Data excerpts =
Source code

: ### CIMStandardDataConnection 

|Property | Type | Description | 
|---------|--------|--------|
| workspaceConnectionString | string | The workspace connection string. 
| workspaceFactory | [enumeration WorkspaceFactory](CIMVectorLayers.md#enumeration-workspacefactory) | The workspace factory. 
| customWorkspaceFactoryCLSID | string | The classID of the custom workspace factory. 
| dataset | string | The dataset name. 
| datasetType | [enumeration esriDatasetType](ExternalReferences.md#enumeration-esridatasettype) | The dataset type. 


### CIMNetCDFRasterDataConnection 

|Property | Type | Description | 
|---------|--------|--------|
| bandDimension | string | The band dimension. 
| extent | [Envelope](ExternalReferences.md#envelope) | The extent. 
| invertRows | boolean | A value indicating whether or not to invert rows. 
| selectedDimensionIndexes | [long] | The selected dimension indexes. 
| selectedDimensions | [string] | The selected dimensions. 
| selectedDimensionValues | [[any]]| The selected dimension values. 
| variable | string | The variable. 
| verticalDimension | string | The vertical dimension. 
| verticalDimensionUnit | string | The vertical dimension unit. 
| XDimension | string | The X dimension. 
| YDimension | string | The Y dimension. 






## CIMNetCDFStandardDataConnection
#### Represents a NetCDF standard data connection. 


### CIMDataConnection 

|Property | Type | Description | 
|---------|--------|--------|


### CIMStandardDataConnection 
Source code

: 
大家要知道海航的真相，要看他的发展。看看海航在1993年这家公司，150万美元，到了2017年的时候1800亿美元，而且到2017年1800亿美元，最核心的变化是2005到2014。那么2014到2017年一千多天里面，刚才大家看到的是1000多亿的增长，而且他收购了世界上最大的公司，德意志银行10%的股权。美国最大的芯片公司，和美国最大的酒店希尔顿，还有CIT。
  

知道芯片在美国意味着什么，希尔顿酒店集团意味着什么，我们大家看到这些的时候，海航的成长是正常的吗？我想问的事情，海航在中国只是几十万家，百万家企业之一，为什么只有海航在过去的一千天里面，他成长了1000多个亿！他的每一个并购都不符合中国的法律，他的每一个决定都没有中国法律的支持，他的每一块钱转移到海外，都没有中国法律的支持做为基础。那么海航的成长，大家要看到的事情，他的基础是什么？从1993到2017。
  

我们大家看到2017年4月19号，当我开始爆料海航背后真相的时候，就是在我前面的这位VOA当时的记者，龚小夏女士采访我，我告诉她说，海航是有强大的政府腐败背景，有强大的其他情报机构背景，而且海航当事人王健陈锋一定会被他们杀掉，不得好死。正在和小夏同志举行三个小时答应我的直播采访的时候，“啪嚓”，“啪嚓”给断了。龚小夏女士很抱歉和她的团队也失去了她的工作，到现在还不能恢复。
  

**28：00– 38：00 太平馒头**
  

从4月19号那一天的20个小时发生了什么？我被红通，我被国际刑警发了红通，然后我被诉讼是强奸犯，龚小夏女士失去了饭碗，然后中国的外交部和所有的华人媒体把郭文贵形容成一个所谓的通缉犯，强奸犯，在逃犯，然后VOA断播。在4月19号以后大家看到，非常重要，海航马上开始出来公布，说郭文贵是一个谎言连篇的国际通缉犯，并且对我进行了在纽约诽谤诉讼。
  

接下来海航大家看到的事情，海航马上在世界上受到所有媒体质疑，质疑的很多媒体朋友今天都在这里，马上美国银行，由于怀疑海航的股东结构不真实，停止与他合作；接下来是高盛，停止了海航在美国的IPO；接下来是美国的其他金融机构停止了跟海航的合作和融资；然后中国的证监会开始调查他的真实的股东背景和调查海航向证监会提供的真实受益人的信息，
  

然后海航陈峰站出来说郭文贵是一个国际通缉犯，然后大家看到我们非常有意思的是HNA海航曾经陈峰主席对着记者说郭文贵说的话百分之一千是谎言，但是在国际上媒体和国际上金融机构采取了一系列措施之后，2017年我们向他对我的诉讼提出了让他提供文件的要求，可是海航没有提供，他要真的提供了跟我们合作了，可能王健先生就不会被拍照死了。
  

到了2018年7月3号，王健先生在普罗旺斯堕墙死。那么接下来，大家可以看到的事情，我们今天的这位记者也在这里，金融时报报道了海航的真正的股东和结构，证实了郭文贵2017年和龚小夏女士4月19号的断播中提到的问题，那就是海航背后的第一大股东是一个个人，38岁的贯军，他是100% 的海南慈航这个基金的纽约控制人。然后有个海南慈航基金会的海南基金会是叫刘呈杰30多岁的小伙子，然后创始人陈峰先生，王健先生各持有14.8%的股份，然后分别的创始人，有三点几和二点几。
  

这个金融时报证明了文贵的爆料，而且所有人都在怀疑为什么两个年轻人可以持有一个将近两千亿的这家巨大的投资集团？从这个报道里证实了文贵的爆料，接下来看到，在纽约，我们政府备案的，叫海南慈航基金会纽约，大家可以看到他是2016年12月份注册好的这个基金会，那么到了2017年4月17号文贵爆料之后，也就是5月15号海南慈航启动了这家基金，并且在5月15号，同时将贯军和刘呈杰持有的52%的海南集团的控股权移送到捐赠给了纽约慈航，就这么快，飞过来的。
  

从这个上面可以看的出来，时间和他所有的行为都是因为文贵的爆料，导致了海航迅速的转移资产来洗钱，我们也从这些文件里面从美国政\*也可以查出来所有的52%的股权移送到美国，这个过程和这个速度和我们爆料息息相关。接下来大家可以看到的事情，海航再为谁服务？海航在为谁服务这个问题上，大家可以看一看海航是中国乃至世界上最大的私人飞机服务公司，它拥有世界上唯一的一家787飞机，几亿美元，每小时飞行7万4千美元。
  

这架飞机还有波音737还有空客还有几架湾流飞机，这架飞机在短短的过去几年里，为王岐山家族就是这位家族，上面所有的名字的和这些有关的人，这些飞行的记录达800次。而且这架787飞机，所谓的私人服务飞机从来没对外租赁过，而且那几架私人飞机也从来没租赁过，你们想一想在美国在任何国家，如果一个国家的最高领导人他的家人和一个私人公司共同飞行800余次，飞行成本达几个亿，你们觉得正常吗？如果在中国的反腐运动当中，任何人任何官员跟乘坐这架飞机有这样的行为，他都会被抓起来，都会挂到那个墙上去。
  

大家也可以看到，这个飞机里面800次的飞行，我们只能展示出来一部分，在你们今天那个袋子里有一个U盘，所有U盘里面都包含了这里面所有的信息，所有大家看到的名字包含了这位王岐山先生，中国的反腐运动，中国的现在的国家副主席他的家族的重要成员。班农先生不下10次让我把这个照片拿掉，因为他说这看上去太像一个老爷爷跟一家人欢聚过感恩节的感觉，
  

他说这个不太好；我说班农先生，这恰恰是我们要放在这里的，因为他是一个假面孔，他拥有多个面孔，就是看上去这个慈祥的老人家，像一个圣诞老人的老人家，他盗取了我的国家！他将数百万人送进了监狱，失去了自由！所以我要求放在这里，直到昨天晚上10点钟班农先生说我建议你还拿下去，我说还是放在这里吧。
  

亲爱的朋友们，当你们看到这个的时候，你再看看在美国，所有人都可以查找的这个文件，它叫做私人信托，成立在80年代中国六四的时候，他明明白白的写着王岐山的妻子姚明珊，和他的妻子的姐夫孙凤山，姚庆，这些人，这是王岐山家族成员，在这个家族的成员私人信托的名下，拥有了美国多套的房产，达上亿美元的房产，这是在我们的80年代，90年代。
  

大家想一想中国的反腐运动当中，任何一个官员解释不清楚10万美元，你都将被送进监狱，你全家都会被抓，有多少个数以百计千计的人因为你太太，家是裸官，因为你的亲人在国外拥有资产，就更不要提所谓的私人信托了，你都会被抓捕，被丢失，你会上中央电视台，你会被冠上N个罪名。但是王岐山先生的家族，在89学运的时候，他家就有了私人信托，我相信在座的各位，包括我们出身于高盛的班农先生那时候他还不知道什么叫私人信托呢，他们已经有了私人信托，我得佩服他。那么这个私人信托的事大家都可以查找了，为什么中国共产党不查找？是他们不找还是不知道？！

To do =
Reproduce without any changes the lines in the entries above, starting with the line that contains "## CIMNetCDFStandardDataConnection" and continuing through the line that contains "到了2018年7月3号，王健", including both of those lines.

Response to the task =
## CIMNetCDFStandardDataConnection
#### Represents a NetCDF standard data connection. 


### CIMDataConnection 

|Property | Type | Description | 
|---------|--------|--------|


### CIMStandardDataConnection 
Source code

: 
大家要知道海航的真相，要看他的发展。看看海航在1993年这家公司，150万美元，到了2017年的时候1800亿美元，而且到2017年1800亿美元，最核心的变化是2005到2014。那么2014到2017年一千多天里面，刚才大家看到的是1000多亿的增长，而且他收购了世界上最大的公司，德意志银行10%的股权。美国最大的芯片公司，和美国最大的酒店希尔顿，还有CIT。
  

知道芯片在美国意味着什么，希尔顿酒店集团意味着什么，我们大家看到这些的时候，海航的成长是正常的吗？我想问的事情，海航在中国只是几十万家，百万家企业之一，为什么只有海航在过去的一千天里面，他成长了1000多个亿！他的每一个并购都不符合中国的法律，他的每一个决定都没有中国法律的支持，他的每一块钱转移到海外，都没有中国法律的支持做为基础。那么海航的成长，大家要看到的事情，他的基础是什么？从1993到2017。
  

我们大家看到2017年4月19号，当我开始爆料海航背后真相的时候，就是在我前面的这位VOA当时的记者，龚小夏女士采访我，我告诉她说，海航是有强大的政府腐败背景，有强大的其他情报机构背景，而且海航当事人王健陈锋一定会被他们杀掉，不得好死。正在和小夏同志举行三个小时答应我的直播采访的时候，“啪嚓”，“啪嚓”给断了。龚小夏女士很抱歉和她的团队也失去了她的工作，到现在还不能恢复。
  

**28：00– 38：00 太平馒头**
  

从4月19号那一天的20个小时发生了什么？我被红通，我被国际刑警发了红通，然后我被诉讼是强奸犯，龚小夏女士失去了饭碗，然后中国的外交部和所有的华人媒体把郭文贵形容成一个所谓的通缉犯，强奸犯，在逃犯，然后VOA断播。在4月19号以后大家看到，非常重要，海航马上开始出来公布，说郭文贵是一个谎言连篇的国际通缉犯，并且对我进行了在纽约诽谤诉讼。
  

接下来海航大家看到的事情，海航马上在世界上受到所有媒体质疑，质疑的很多媒体朋友今天都在这里，马上美国银行，由于怀疑海航的股东结构不真实，停止与他合作；接下来是高盛，停止了海航在美国的IPO；接下来是美国的其他金融机构停止了跟海航的合作和融资；然后中国的证监会开始调查他的真实的股东背景和调查海航向证监会提供的真实受益人的信息，
  

然后海航陈峰站出来说郭文贵是一个国际通缉犯，然后大家看到我们非常有意思的是HNA海航曾经陈峰主席对着记者说郭文贵说的话百分之一千是谎言，但是在国际上媒体和国际上金融机构采取了一系列措施之后，2017年我们向他对我的诉讼提出了让他提供文件的要求，可是海航没有提供，他要真的提供了跟我们合作了，可能王健先生就不会被拍照死了。
  

到了2018年7月3号，王健先生在普罗旺斯堕墙死。那么接下来，大家可以看到的事情，我们今天的这位记者也在这里，金融时报报道了海航的真正的股东和结构，证实了郭文贵2017年和龚小夏女士4月19号的断播中提到的问题，那就是海航背后的第一大股东是一个个人，38岁的贯军，他是100% 的海南慈航这个基金的纽约控制人。然后有个海南慈航基金会的海南基金会是叫刘呈杰30多岁的小伙子，然后创始人陈峰先生，王健先生各持有14.8%的股份，然后分别的创始人，有三点几和二点几。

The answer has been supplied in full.